## Exercise objective
The listing is to be reproduced in full, with no character altered.

## Dataset excerpts

[Start of section]

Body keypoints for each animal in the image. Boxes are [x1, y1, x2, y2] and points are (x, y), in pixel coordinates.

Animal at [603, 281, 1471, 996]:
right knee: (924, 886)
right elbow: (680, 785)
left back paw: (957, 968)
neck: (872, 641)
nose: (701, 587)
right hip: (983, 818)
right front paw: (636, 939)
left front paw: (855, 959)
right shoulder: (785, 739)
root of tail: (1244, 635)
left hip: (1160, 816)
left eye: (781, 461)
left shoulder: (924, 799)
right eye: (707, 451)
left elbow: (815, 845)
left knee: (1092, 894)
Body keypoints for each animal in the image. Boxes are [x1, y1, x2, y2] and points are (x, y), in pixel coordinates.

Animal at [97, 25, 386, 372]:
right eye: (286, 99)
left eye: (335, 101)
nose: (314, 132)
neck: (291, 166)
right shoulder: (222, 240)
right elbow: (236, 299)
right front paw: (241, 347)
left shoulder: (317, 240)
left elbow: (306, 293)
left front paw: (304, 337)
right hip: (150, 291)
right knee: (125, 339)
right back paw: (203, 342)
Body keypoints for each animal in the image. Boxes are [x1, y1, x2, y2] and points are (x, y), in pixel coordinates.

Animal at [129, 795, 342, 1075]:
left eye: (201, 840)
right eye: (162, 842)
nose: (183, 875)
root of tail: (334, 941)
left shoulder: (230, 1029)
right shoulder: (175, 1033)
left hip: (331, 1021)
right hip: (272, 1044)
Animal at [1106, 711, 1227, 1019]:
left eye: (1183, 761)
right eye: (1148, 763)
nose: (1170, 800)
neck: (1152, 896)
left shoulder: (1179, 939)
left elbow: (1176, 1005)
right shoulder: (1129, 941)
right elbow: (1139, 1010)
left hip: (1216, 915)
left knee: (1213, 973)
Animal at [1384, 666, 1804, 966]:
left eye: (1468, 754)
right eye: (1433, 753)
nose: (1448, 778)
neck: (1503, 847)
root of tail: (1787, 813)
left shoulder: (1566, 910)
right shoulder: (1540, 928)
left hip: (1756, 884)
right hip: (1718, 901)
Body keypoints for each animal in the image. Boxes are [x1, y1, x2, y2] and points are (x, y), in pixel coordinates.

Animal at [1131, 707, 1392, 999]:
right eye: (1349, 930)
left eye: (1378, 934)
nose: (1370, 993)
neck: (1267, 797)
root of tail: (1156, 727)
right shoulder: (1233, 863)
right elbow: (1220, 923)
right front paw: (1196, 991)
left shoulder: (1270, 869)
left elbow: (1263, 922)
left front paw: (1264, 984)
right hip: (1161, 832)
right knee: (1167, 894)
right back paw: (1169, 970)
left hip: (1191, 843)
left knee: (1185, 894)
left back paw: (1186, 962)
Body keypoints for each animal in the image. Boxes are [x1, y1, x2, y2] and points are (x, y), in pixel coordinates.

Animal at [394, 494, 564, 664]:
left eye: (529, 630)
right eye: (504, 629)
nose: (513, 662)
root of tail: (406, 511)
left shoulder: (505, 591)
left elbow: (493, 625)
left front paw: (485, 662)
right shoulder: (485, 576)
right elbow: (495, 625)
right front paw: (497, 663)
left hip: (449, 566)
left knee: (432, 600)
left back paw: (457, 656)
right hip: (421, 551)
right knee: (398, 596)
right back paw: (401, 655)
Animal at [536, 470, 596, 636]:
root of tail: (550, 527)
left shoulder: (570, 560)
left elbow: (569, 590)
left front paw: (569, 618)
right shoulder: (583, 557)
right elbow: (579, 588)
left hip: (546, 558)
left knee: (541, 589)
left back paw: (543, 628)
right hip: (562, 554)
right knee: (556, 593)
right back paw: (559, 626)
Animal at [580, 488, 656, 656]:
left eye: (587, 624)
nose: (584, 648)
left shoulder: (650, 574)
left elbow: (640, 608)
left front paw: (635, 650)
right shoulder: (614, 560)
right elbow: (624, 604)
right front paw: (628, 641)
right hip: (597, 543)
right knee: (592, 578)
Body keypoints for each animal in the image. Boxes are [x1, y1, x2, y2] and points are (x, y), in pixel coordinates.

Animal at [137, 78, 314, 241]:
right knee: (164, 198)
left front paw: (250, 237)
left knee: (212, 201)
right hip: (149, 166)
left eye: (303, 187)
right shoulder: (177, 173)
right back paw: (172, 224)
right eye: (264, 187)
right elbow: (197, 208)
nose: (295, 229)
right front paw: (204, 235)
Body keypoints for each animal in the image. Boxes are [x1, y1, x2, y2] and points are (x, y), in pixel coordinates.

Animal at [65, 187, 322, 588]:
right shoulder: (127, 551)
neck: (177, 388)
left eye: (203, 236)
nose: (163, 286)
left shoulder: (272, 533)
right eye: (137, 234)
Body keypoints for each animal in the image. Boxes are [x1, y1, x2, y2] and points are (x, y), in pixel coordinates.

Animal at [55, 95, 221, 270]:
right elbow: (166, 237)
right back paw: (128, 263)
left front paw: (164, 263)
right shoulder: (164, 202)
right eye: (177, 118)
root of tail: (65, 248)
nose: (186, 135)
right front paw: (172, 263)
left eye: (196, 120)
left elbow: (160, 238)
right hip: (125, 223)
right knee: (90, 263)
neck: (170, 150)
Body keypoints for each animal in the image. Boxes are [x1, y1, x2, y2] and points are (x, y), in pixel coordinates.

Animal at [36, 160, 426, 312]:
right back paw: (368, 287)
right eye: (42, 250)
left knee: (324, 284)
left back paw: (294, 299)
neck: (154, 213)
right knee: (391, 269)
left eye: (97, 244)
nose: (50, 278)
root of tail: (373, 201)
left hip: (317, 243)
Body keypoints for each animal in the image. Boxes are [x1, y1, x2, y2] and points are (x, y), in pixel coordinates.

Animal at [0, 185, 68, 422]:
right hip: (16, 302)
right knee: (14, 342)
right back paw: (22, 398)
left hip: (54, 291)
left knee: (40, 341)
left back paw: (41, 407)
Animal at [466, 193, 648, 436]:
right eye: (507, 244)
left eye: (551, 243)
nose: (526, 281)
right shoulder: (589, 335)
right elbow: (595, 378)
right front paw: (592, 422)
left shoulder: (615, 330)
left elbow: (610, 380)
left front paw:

[End of section]

## Answer to this task
Body keypoints for each animal in the image. Boxes are [x1, y1, x2, y2] and points are (x, y), in pixel coordinates.

Animal at [603, 281, 1471, 996]:
right knee: (924, 886)
right elbow: (680, 785)
left back paw: (957, 968)
neck: (872, 641)
nose: (701, 587)
right hip: (983, 818)
right front paw: (636, 939)
left front paw: (855, 959)
right shoulder: (785, 739)
root of tail: (1244, 635)
left hip: (1160, 816)
left eye: (781, 461)
left shoulder: (924, 799)
right eye: (707, 451)
left elbow: (815, 845)
left knee: (1092, 894)
Body keypoints for each animal in the image. Boxes are [x1, y1, x2, y2] and points are (x, y), in pixel coordinates.

Animal at [97, 25, 386, 372]:
right eye: (286, 99)
left eye: (335, 101)
nose: (314, 132)
neck: (291, 166)
right shoulder: (222, 240)
right elbow: (236, 299)
right front paw: (241, 347)
left shoulder: (317, 240)
left elbow: (306, 293)
left front paw: (304, 337)
right hip: (150, 291)
right knee: (125, 339)
right back paw: (203, 342)
Body keypoints for each animal in the image. Boxes are [x1, y1, x2, y2] and points are (x, y), in pixel coordinates.

Animal at [129, 795, 342, 1075]:
left eye: (201, 840)
right eye: (162, 842)
nose: (183, 875)
root of tail: (334, 941)
left shoulder: (230, 1029)
right shoulder: (175, 1033)
left hip: (331, 1021)
right hip: (272, 1044)
Animal at [1106, 711, 1227, 1019]:
left eye: (1183, 761)
right eye: (1148, 763)
nose: (1170, 800)
neck: (1152, 896)
left shoulder: (1179, 939)
left elbow: (1176, 1005)
right shoulder: (1129, 941)
right elbow: (1139, 1010)
left hip: (1216, 915)
left knee: (1213, 973)
Animal at [1384, 666, 1804, 966]:
left eye: (1468, 754)
right eye: (1433, 753)
nose: (1448, 778)
neck: (1503, 847)
root of tail: (1787, 813)
left shoulder: (1566, 910)
right shoulder: (1540, 928)
left hip: (1756, 884)
right hip: (1718, 901)
Body keypoints for each animal in the image. Boxes are [x1, y1, x2, y2] and points are (x, y), in pixel coordinates.

Animal at [1131, 707, 1392, 999]:
right eye: (1349, 930)
left eye: (1378, 934)
nose: (1370, 993)
neck: (1267, 797)
root of tail: (1156, 727)
right shoulder: (1233, 863)
right elbow: (1220, 923)
right front paw: (1196, 991)
left shoulder: (1270, 869)
left elbow: (1263, 922)
left front paw: (1264, 984)
right hip: (1161, 832)
right knee: (1167, 894)
right back paw: (1169, 970)
left hip: (1191, 843)
left knee: (1185, 894)
left back paw: (1186, 962)
Body keypoints for each animal in the image. Boxes are [x1, y1, x2, y2] and points are (x, y), in pixel coordinates.

Animal at [394, 494, 564, 664]:
left eye: (529, 630)
right eye: (504, 629)
nose: (513, 662)
root of tail: (406, 511)
left shoulder: (505, 591)
left elbow: (493, 625)
left front paw: (485, 662)
right shoulder: (485, 576)
right elbow: (495, 625)
right front paw: (497, 663)
left hip: (449, 566)
left knee: (432, 600)
left back paw: (457, 656)
right hip: (421, 551)
right knee: (398, 596)
right back paw: (401, 655)
Animal at [536, 470, 596, 636]:
root of tail: (550, 527)
left shoulder: (570, 560)
left elbow: (569, 590)
left front paw: (569, 618)
right shoulder: (583, 557)
right elbow: (579, 588)
left hip: (546, 558)
left knee: (541, 589)
left back paw: (543, 628)
right hip: (562, 554)
right knee: (556, 593)
right back paw: (559, 626)
Animal at [580, 488, 656, 656]:
left eye: (587, 624)
nose: (584, 648)
left shoulder: (650, 574)
left elbow: (640, 608)
left front paw: (635, 650)
right shoulder: (614, 560)
right elbow: (624, 604)
right front paw: (628, 641)
right hip: (597, 543)
right knee: (592, 578)
Body keypoints for each animal in the image. Boxes are [x1, y1, x2, y2] and points are (x, y), in pixel coordinates.

Animal at [137, 78, 314, 241]:
right knee: (164, 198)
left front paw: (250, 237)
left knee: (212, 201)
right hip: (149, 166)
left eye: (303, 187)
right shoulder: (177, 173)
right back paw: (172, 224)
right eye: (264, 187)
right elbow: (197, 208)
nose: (295, 229)
right front paw: (204, 235)
Body keypoints for each animal in the image. Boxes are [x1, y1, x2, y2] and points are (x, y), in pixel coordinates.

Animal at [65, 187, 322, 588]:
right shoulder: (127, 551)
neck: (177, 388)
left eye: (203, 236)
nose: (163, 286)
left shoulder: (272, 533)
right eye: (137, 234)
Body keypoints for each animal in the image. Boxes are [x1, y1, x2, y2] and points are (x, y), in pixel coordinates.

Animal at [55, 95, 221, 270]:
right elbow: (166, 237)
right back paw: (128, 263)
left front paw: (164, 263)
right shoulder: (164, 202)
right eye: (177, 118)
root of tail: (65, 248)
nose: (186, 135)
right front paw: (172, 263)
left eye: (196, 120)
left elbow: (160, 238)
right hip: (125, 223)
right knee: (90, 263)
neck: (170, 150)
Body keypoints for each animal in the image. Boxes are [x1, y1, x2, y2] and points are (x, y), in pixel coordinates.

Animal at [36, 160, 426, 312]:
right back paw: (368, 287)
right eye: (42, 250)
left knee: (324, 284)
left back paw: (294, 299)
neck: (154, 213)
right knee: (391, 269)
left eye: (97, 244)
nose: (50, 278)
root of tail: (373, 201)
left hip: (317, 243)
Body keypoints for each animal in the image. Boxes are [x1, y1, x2, y2] and points are (x, y), in pixel coordinates.

Animal at [0, 185, 68, 422]:
right hip: (16, 302)
right knee: (14, 342)
right back paw: (22, 398)
left hip: (54, 291)
left knee: (40, 341)
left back paw: (41, 407)
Animal at [466, 193, 648, 436]:
right eye: (507, 244)
left eye: (551, 243)
nose: (526, 281)
right shoulder: (589, 335)
right elbow: (595, 378)
right front paw: (592, 422)
left shoulder: (615, 330)
left elbow: (610, 380)
left front paw:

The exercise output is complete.